The U.S. labor market remained red hot in February as job creation numbers crushed expectations, but cooling wage growth and climbing unemployment point to a slowdown. The mixed report is welcome news for the Federal Reserve’s attempts to achieve a soft landing for the economy.

U.S. employers added 275,000 jobs last month, far above the 198,000 that economists polled by Dow Jones had been expecting. The month’s strong numbers were tempered somewhat by some sizable downward revisions to previous months’ figures. January’s blockbuster initially reported number of 353,000 was revised down to 229,000. December’s previously reported 330,000 was cut to 290,000. All told, the two months’ totals are 167,000 lower than initially reported.

The unemployment rate ticked up to 3.9% in February from 3.7% in January, a higher-than-expected but still modest increase. The Labor Department uses household surveys to calculate the unemployment rate, and the survey showed a decline of 184,000 employed Americans.

Despite the increase in the unemployment rate, the workforce participation rate, which tracks the portion of the population that is either employed or actively looking for work, held steady at 62.5%. The “prime age” participation rate, which tracks workers between the ages of 25 and 54, increased slightly to 83.5%, two-tenths of a percentage point higher than in January.

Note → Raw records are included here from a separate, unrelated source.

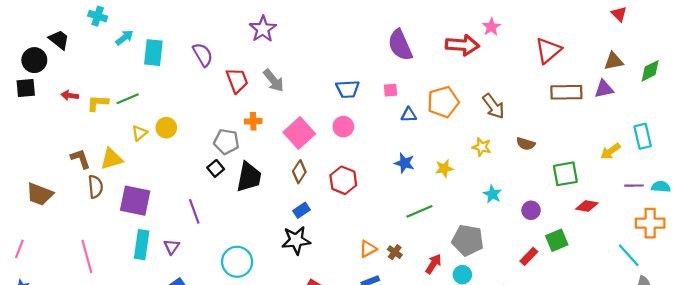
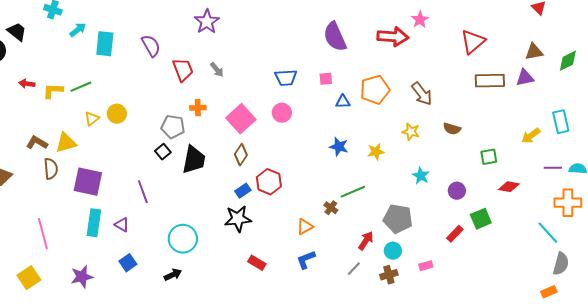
gray arrow: (274, 80) -> (217, 70), size x0.7
brown L-shape: (80, 159) -> (37, 143), turned -40
green square: (565, 174) -> (489, 157), size x0.7
red hexagon: (343, 180) -> (269, 182), moved
purple triangle: (172, 247) -> (122, 225), turned -35
brown cross: (395, 252) -> (331, 208), moved

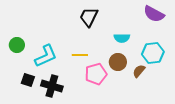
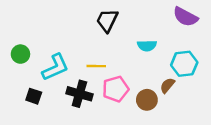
brown circle: (118, 62) -> (147, 100), moved
black cross: (52, 86) -> (79, 94), moved

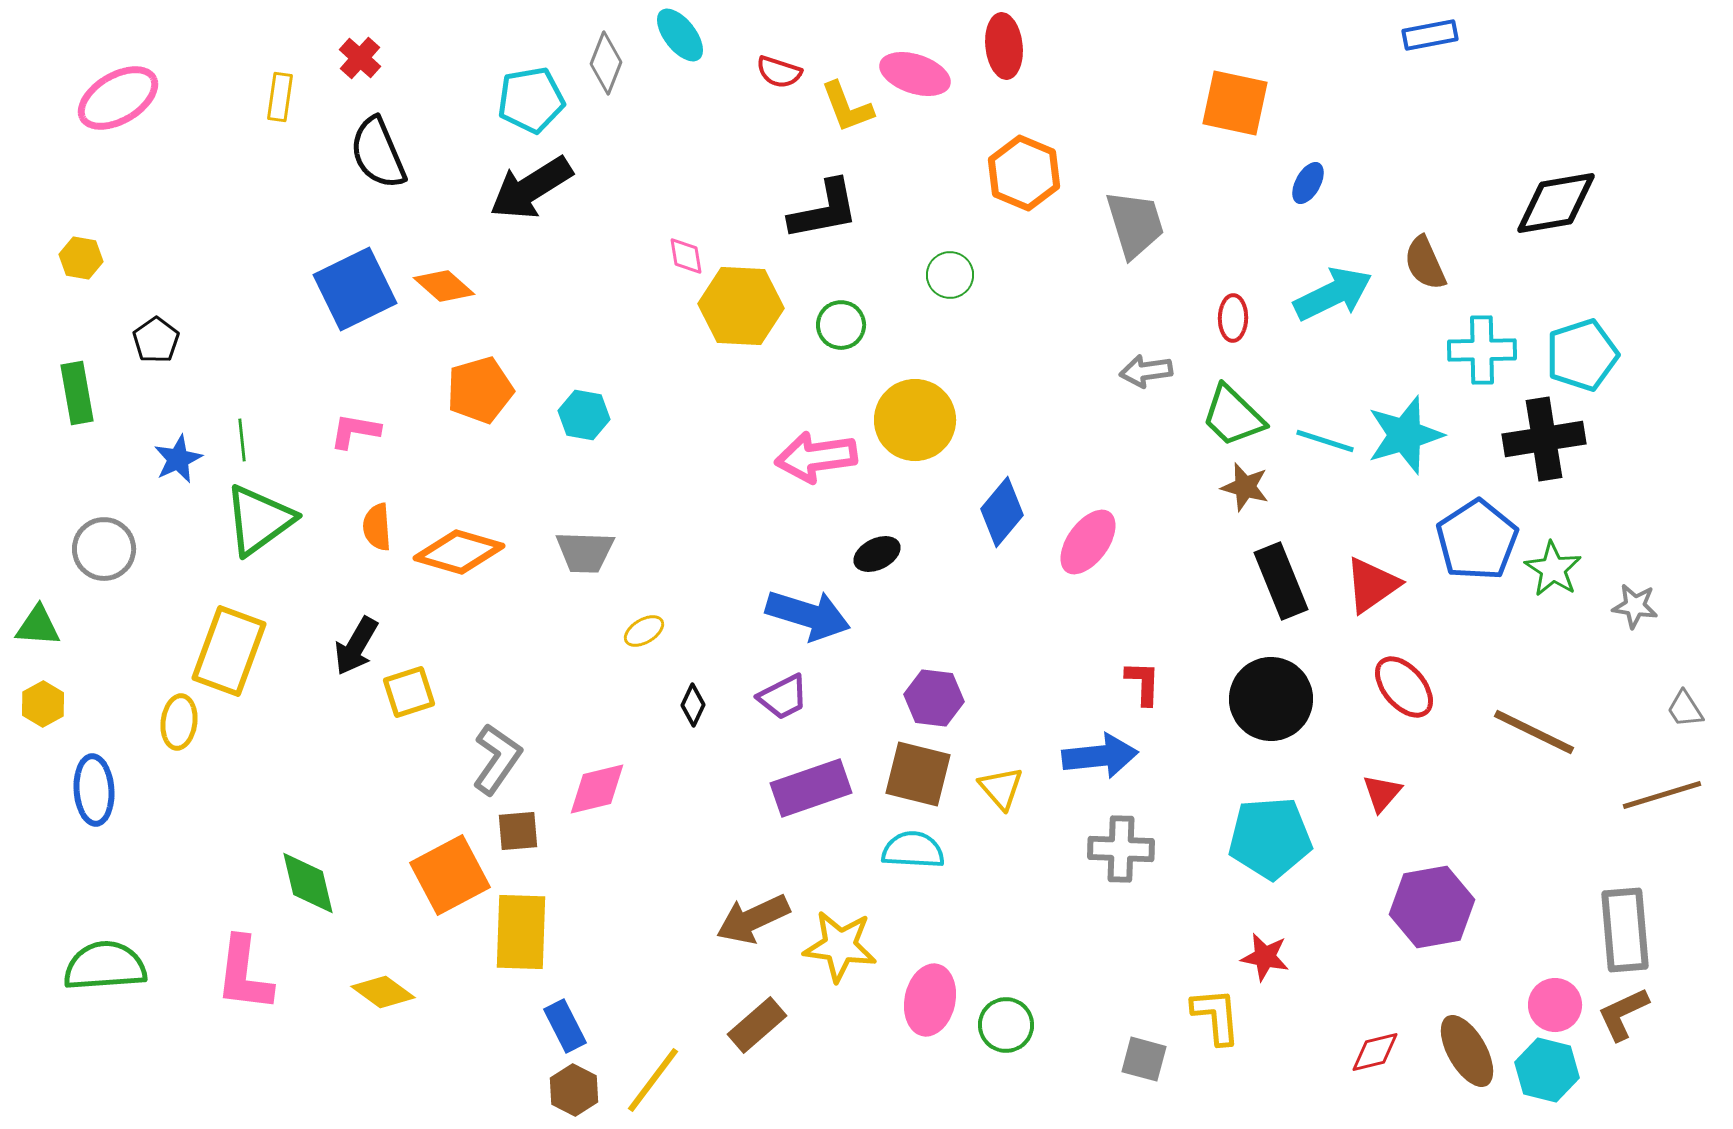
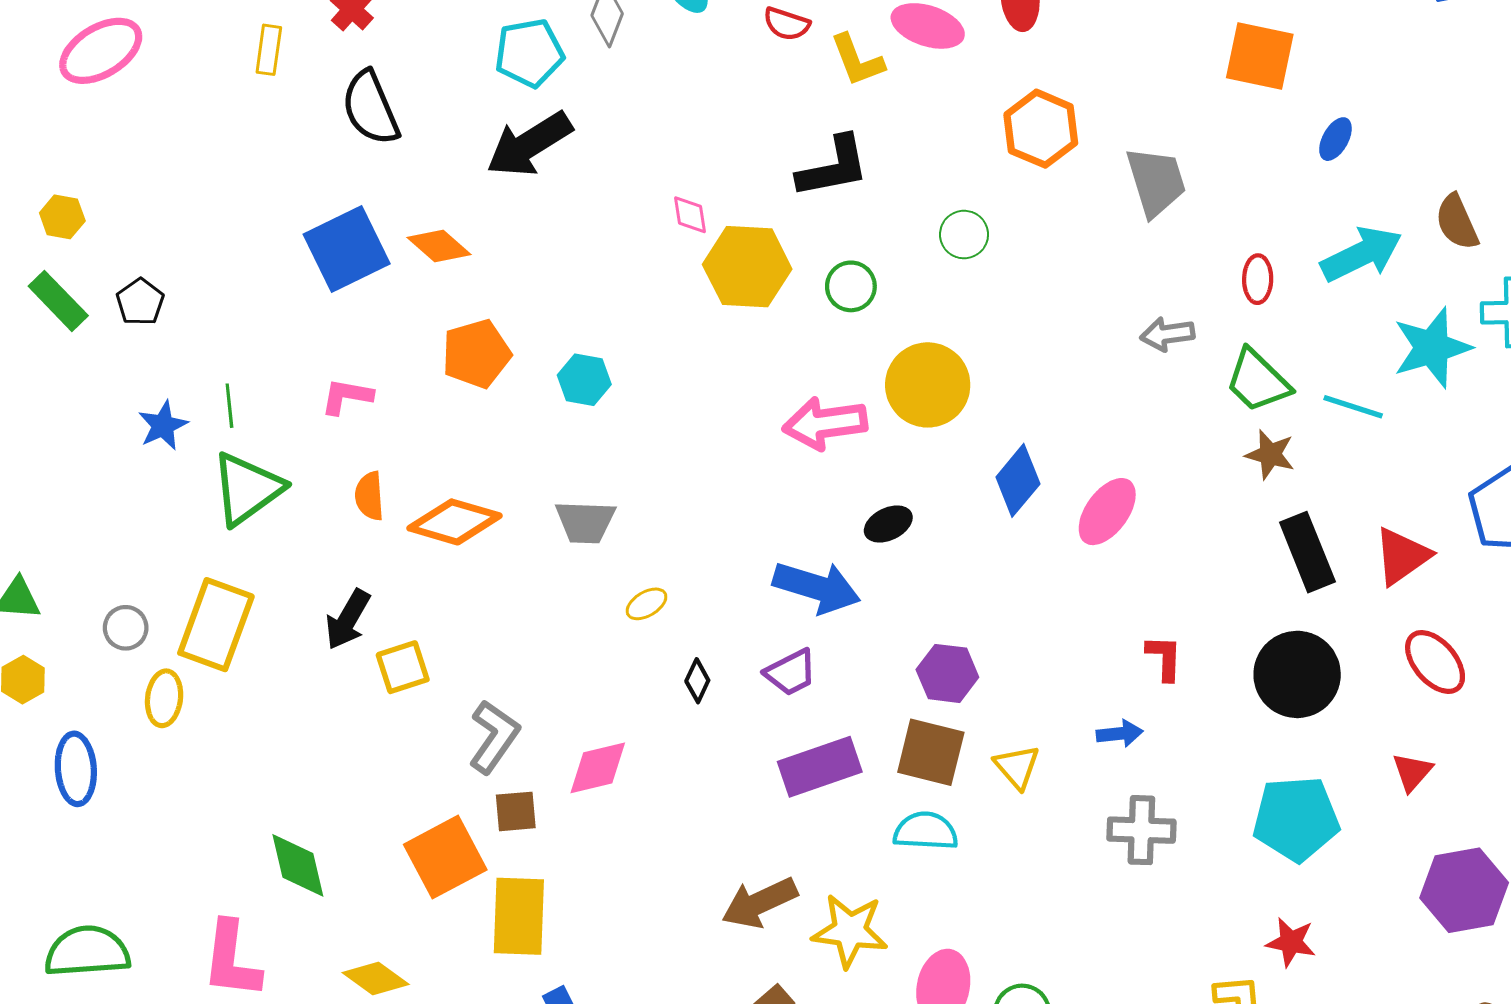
green rectangle: (77, 393) -> (58, 301), moved, turned -34
cyan star: (1405, 435) -> (1432, 348), moved
gray circle: (104, 549) -> (126, 628), moved, size x0.7
blue arrow: (1100, 756) -> (1120, 734), size x0.6

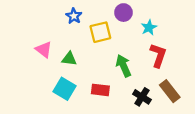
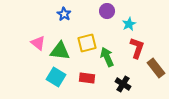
yellow square: (100, 32) -> (87, 43), moved
green triangle: (69, 59) -> (60, 51), size x1.5
brown rectangle: (170, 91) -> (156, 68), moved

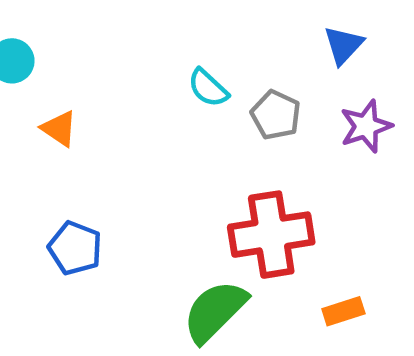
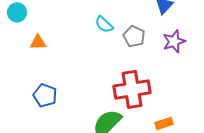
orange triangle: (59, 129) -> (38, 42), turned -36

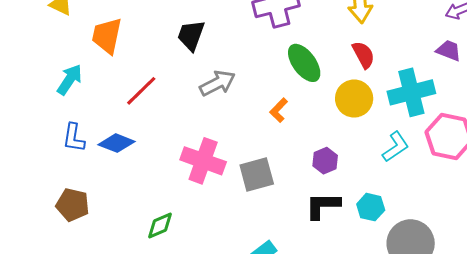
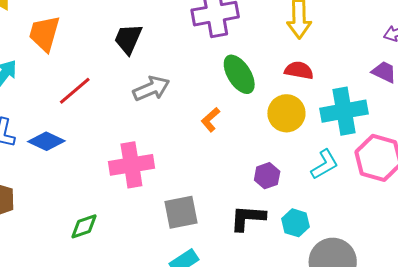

Wages, a closely watched indicator of inflation, rose much less than expected and wage growth decelerated on an annual basis. Average hourly earnings were up just 0.1% in February from a month earlier, a marked slowdown from January’s 0.5% monthly gain. Annaully, wages were up 4.3%, another slowdown from Janaury’s 4.5% year-over-year increase.

January’s sizable wage increase gave investors cause for concern that price pressures would come roaring back and the Fed would have to keep interest rates elevated for longer than the markets are anticipating. Fed officials have maintained a cautious stance, saying they will wait for a clear signal that inflation is trending toward the Fed’s 2% target before they begin to discuss interest rate cuts. Following the release of the report, the futures markets moved slightly, with traders now pricing in a greater certainty that the Fed will begin cutting interest rates in June.